### Instructions for the task
Please write out every line of text from the material below in its original order, without changing any wording or spelling. Leave the pictures out of your answer.
= Beginning of Section =
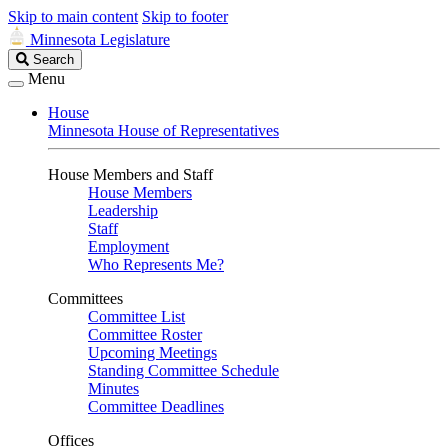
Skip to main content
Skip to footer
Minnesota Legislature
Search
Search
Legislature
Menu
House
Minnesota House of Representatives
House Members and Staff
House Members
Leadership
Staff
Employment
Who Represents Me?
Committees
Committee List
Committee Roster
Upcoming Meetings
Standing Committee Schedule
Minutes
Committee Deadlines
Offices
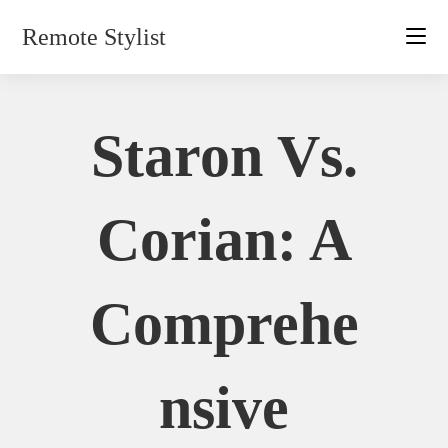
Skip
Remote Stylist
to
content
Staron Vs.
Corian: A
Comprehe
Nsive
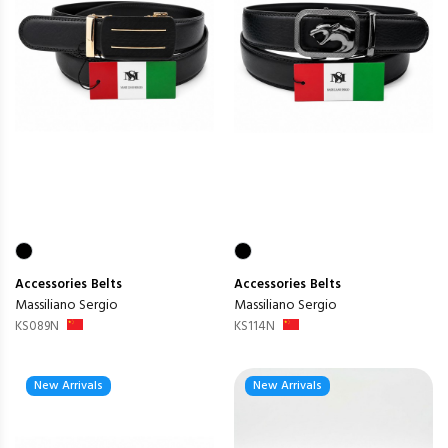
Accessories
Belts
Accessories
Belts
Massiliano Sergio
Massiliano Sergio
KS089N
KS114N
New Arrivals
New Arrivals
= End of Section =
### Result
Skip to main content
Skip to footer
Minnesota Legislature
Search
Search
Legislature
Menu
House
Minnesota House of Representatives
House Members and Staff
House Members
Leadership
Staff
Employment
Who Represents Me?
Committees
Committee List
Committee Roster
Upcoming Meetings
Standing Committee Schedule
Minutes
Committee Deadlines
Offices
Skip
Remote Stylist
to
content
Staron Vs.
Corian: A
Comprehe
Nsive
Accessories
Belts
Accessories
Belts
Massiliano Sergio
Massiliano Sergio
KS089N
KS114N
New Arrivals
New Arrivals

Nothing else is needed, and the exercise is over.